Мастерство в старом джазе было связано с совершенством исполнения, сводившимся к автоматизации элементов исполнительской техники — к бессознательному и безошибочному выполнению различного рода интеллектуальных и двигательных операций. Лишь такая техника импровизации может быть основой совершенного творческого акта.

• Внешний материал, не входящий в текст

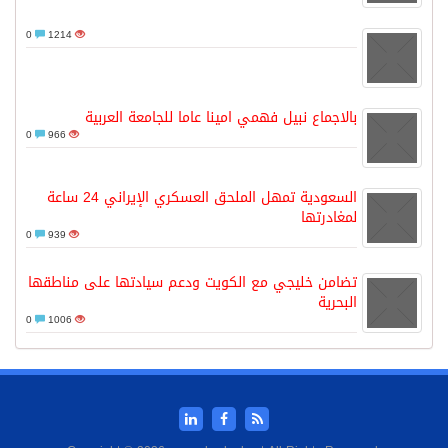
0
1214
بالاجماع نبيل فهمي امينا عاما للجامعة العربية
0
966
السعودية تمهل الملحق العسكري الإيراني 24 ساعة
لمغادرتها
0
939
تضامن خليجي مع الكويت ودعم سيادتها على مناطقها
البحرية
0
1006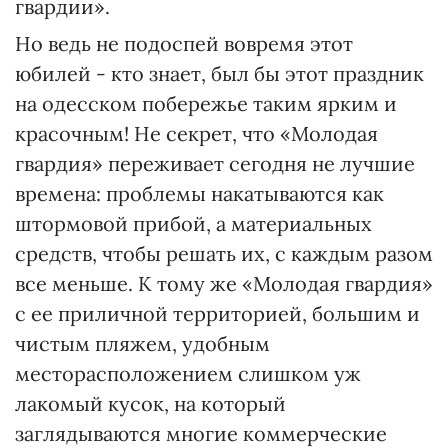
гвардии».
Но ведь не подоспей вовремя этот
юбилей - кто знает, был бы этот праздник
на одесском побережье таким ярким и
красочным! Не секрет, что «Молодая
гвардия» переживает сегодня не лучшие
времена: проблемы накатываются как
штормовой прибой, а материальных
средств, чтобы решать их, с каждым разом
все меньше. К тому же «Молодая гвардия»
с ее приличной территорией, большим и
чистым пляжем, удобным
месторасположением слишком уж
лакомый кусок, на который
заглядываются многие коммерческие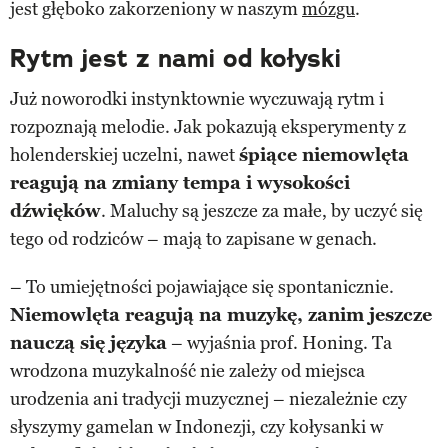
jest głęboko zakorzeniony w naszym
mózgu
.
Rytm jest z nami od kołyski
Już noworodki instynktownie wyczuwają rytm i
rozpoznają melodie. Jak pokazują eksperymenty z
holenderskiej uczelni, nawet
śpiące niemowlęta
reagują na zmiany tempa i wysokości
dźwięków
. Maluchy są jeszcze za małe, by uczyć się
tego od rodziców – mają to zapisane w genach.
– To umiejętności pojawiające się spontanicznie.
Niemowlęta reagują na muzykę, zanim jeszcze
nauczą się języka
– wyjaśnia prof. Honing. Ta
wrodzona muzykalność nie zależy od miejsca
urodzenia ani tradycji muzycznej – niezależnie czy
słyszymy gamelan w Indonezji, czy kołysanki w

В старом джазе высокая степень нормативности и необходимость множества рационально-логических манипуляций в процессе импровизации не позволяли проявляться максимальной свободе и спонтанности творческого действия. Техника свободной и бессознательной передачи некоего концептуального невербального идеального и психического содержания, эмоциональных напряжений выступает в новом джазе главным критерием оценки художественного уровня импровизации, ибо подлинно оригинальная, индивидуальная идея может появиться в джазе только в процессе спонтанного, свободного и бессознательного творческого акта, гарантирующего органичность и незаимствованность такой идеи.

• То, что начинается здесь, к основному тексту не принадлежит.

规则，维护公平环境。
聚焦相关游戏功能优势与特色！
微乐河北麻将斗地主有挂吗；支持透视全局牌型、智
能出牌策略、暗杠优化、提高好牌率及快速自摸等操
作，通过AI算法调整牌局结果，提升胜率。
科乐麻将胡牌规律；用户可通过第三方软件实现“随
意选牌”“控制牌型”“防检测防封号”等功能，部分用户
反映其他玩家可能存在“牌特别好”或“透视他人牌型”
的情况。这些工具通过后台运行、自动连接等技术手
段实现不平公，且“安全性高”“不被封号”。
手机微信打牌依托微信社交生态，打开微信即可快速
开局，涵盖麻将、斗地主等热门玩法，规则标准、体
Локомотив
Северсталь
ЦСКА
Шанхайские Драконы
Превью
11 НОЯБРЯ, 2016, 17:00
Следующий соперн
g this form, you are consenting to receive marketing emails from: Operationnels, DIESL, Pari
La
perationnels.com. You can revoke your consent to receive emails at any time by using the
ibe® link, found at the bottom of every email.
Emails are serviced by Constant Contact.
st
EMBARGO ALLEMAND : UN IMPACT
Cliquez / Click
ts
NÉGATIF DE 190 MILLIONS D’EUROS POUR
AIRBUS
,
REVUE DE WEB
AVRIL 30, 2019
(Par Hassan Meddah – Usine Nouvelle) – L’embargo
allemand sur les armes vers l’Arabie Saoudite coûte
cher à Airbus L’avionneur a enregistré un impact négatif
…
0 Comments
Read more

Поэтому и разговоры об отсутствии технического критерия в оценке исполнения в свободном джазе бессмысленны. Исполнительская техника в новом джазе не отделима от его формы и эмоциональной структуры личности музыканта. В старом джазе о технике исполнения можно было судить как об автономном элементе джазовой пьесы, не затрагивая остальные элементы музыки; в новом джазе техника стала носителем содержания, она слилась со способностью музыканта к эмоционально-духовному откровению, стала скорее техникой музыкально-эмоционально-духовной медитации, а не виртуозностью исполнения определенного физического действия (игры в футбол, звукоизвлечения, печатания на машинке и т. п.). В авангарде о качестве музыки судят не по степени технического мастерства, а по уровню музыкального мышления.

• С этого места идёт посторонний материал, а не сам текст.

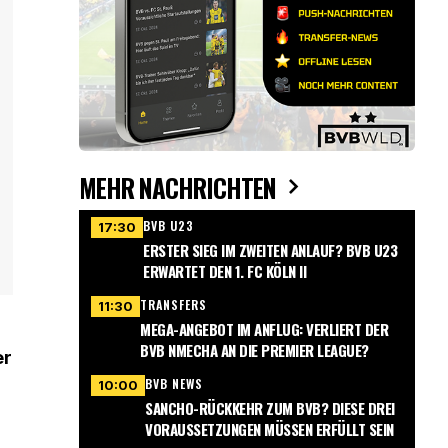
MEHR NACHRICHTEN
BVB U23
17:30
ERSTER SIEG IM ZWEITEN ANLAUF? BVB U23
ERWARTET DEN 1. FC KÖLN II
TRANSFERS
11:30
MEGA-ANGEBOT IM ANFLUG: VERLIERT DER
BVB NMECHA AN DIE PREMIER LEAGUE?
er
BVB NEWS
10:00
SANCHO-RÜCKKEHR ZUM BVB? DIESE DREI
VORAUSSETZUNGEN MÜSSEN ERFÜLLT SEIN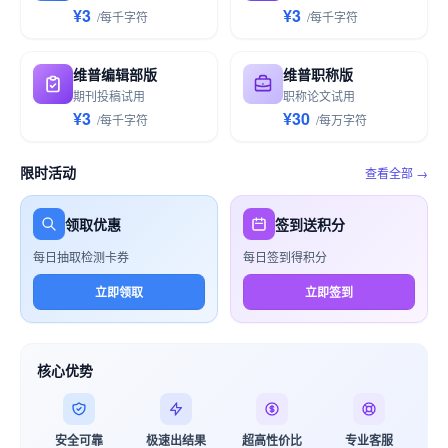
¥3
¥3
/
每千
字符
/
每千
字符
维普编辑部版
维普职称版
期刊投稿试用
职称论文试用
¥3
¥30
/
每千
字符
/
每万
字符
限时活动
查看全部 →
领取优惠
签到送积分
每日抽取检测卡券
每日签到得积分
立即领取
立即签到
核心优势
安全可靠
极速出结果
超高性价比
专业客服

И хотя, как выяснилось, полная, абсолютная спонтанность и интеллектуальная неконтролируемость невозможны в джазовой импровизации, ибо музыкант оперирует определенным звуковым материалом, требующим рационально-логической компоновки, и должен соотносить свое музыкальное высказывание с игрой партнеров, тем не менее, благодаря полисемантической способности «психоидей» и высокоразвитому техническому автоматизму реализации их в символику «смыслоблоков» импровизационного потока, музыкант в свободном джазе может позволить себе высочайшую степень свободы и интеллектуальной неконтролируемости своего творческого процесса, контроль над которым почти полностью осуществляется его чувственной интуицией.
Частичное отключение у импровизирующего музыканта ментальных операций вовсе на «гасит» его чувство формы или способность к точному отсчету и ощущению временных длительностей. Данные современной психологии и физиологии говорят о том, что даже при полном отключении рассудочной деятельности человека (гипноз, воздействие наркотиков) у него не только сохраняется, но и значительно усиливается способность к точному отсчету времени, причем способность эта является имманентной частью человеческого организма, функцией его биологических часов[44] — отсюда, собственно, и проистекает высокоразвитое «чувство квадрата» у квалифицированного джазмена, сохраняющееся в процессе спонтанной и экстатичной импровизации.